La historia me estaba empezando a pesar. De nuevo el recién encendido cigarrillo me impidió huir.
—Pero tío. Eso que me estas contando no tiene sentido. Las sopas de letras no hablan.
—Escriben.
—Eso, escriben. ¡Da igual! —me alteré.
—Todo lo que me descubrían era bueno. No sé. Supongo que cuando eres niño casi todo lo que te pasa es bueno. No le tuve miedo hasta…, después.
— ¿Qué pasó después? —pregunté con interés ante el nuevo giro que daba la historia.
—Cuando tenía dieciséis años recuerdo que estábamos cenando. Era sábado por la noche. Todos queríamos terminar pronto para pillar el sitio bueno en el sofá. Echaban “Los diez Mandamientos” y acababa muy tarde, eso nos gustaba ¿la has visto?
—Sí, joder. Sigue.
—Ya casi había acabado cuando la sopa escribió: fuego.
—La leche.
—Mi madre estaba pendiente del juego de las palabras y peleaba con mi hermana mayor que defendía que soberbio era con “v”. El fuego salto a la sartén y se propagó rápidamente a causa de la grasa de la campana extractora. Al intentar apagarlo, mi madre se quemó la cara. Aún no sé cómo pudimos salir de allí. Estuvimos viviendo con los abuelos dos meses.
—Terrible.
—Yo intenté explicarlo, se lo dije a mi padre cuando vino y me llevó al psicólogo. Decía que estaba traumatizado. Después, ya no dije nada. Nunca más.
Estaba abatido. Yo acojonado.

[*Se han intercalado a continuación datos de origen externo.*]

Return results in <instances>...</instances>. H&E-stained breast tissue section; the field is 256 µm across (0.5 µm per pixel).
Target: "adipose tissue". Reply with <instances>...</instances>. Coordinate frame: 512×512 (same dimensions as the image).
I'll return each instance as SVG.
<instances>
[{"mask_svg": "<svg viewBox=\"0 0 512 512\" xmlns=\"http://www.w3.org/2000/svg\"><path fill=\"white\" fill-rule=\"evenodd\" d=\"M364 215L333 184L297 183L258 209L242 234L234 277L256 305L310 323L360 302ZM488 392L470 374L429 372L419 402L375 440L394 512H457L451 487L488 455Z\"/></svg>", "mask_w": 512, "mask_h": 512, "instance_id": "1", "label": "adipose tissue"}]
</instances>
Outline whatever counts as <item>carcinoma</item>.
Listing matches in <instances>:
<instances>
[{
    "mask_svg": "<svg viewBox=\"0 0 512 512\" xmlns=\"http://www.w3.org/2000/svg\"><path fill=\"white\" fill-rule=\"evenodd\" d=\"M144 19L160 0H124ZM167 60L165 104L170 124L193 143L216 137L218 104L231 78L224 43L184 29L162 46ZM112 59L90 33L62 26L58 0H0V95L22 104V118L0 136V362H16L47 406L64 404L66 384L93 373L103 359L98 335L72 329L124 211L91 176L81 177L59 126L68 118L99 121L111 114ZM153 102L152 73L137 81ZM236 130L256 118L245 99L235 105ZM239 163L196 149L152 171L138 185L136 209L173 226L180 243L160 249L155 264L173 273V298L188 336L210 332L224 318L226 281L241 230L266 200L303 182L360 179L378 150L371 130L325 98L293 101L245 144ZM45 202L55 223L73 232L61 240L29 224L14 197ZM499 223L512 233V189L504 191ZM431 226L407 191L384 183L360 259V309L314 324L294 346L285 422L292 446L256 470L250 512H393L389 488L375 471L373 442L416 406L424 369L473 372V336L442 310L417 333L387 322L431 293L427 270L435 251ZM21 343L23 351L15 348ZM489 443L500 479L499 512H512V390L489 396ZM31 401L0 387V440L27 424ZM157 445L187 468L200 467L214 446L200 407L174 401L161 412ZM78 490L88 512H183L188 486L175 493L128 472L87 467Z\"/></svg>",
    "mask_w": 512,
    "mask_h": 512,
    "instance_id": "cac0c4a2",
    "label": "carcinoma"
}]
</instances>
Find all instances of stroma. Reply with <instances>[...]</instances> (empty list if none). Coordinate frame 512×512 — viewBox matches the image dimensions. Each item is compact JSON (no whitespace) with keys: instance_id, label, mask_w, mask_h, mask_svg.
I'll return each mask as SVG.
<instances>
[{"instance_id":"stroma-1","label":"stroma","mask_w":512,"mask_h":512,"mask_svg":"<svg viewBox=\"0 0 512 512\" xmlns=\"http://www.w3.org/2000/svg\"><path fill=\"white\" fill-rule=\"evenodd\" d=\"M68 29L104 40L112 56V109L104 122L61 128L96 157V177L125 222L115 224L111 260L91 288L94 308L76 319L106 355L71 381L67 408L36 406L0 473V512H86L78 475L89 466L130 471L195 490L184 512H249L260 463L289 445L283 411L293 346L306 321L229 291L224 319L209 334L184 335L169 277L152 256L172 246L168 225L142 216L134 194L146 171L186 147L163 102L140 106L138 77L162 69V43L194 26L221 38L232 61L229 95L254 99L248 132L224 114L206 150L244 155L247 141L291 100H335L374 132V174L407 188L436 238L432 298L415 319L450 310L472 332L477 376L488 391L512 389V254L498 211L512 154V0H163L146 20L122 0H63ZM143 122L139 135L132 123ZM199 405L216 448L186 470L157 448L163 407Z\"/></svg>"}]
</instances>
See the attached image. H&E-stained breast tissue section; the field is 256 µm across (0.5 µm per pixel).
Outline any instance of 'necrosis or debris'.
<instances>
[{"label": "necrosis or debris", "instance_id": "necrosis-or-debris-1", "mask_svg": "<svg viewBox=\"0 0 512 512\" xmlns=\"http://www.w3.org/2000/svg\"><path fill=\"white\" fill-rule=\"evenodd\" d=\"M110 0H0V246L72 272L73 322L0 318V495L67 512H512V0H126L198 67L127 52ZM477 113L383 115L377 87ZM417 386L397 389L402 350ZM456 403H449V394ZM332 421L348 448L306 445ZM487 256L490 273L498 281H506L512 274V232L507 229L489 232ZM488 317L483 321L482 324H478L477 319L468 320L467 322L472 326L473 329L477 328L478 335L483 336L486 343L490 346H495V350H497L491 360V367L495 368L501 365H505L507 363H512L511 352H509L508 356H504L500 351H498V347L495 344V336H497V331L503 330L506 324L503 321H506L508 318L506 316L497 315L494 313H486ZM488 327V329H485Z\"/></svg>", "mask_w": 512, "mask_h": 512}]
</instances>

No sé muy bien la razón pero le creía.
—Una cosa. ¿Por qué me lo cuentas?
—Ayer, la sopa, escribió tu nombre.
—Me voy a cagar en tu puta madre, tío. Si lo que quieres es acojonarme, lo has conseguido. ! Pero si no me conoces de nada!
—Eres Carlos M., estudias en tercero y vives con tu tía desde que tus padres murieron en un accidente de tráfico. Vienes a la disco todos los viernes y sueles salir a fumar cuando empiezan las lentas.
— ¿Todo eso te ha dicho la sopa de letras?
—Al principio eran solo palabras sueltas. Pero ya llevo muchos años tomando. Ahora me dice muchas cosas.
—No sé si reírme o pegarte una hostia. Te lo juro.
—Esta noche te va a pasar algo. No vuelvas a tu casa esta noche.
—Joder.
—Mira, hace tiempo, mucho tiempo, la sopa empezó a avisarme de cosas. Al principio solo me atañían a mí pero después empezó con la vida de gente que yo conocía y después de gente con la que no tenía ninguna relación. ¿Te acuerdas de la desaparición de Marta Socuellamos? Se hicieron manifestaciones en el instituto.
—Sí, me acuerdo.
—La sopa me avisó. Yo no le hice caso. Después apareció muerta y la llevo en mi conciencia. No quiero que vuelva a pasar. No lo soporto.
Yo ya no tenía ganas de fumar. La verdad. Hacía como quince segundos que lo único que quería era meterme debajo de mis sábanas y no salir en ocho años. Estaba muerto de miedo.
—Pero ¿Qué me va a pasar?
—La sopa escribió, junto a tu nombre completo las palabras: penitencia, viernes y madrugada.
—Ay.
—Tú sabrás.
— ¿Y qué hago?
—No hagas lo que suelas hacer los viernes por la noche.
Lo invité a churros y pasamos hablando el resto de la noche. Cuando ya era sábado lo acompañé a su casa y me fui a la de mi tía. Jamás pude saber si su advertencia era o no cierta. Desde esa noche muchas cosas de mi vida cambiaron. Ya no volví a la discoteca y escapaba de todo aquello que pudiera ser susceptible de acarrear alguna “penitencia”; no sé muy bien de qué huía, lo que sí sé, es que desde esa noche, nada volvió a ser igual en mi vida.
Os lo cuento por si os pasa. ¿Quién sabe? Quizás los Angeles existan. Quizás las sopas hablen. O escriban.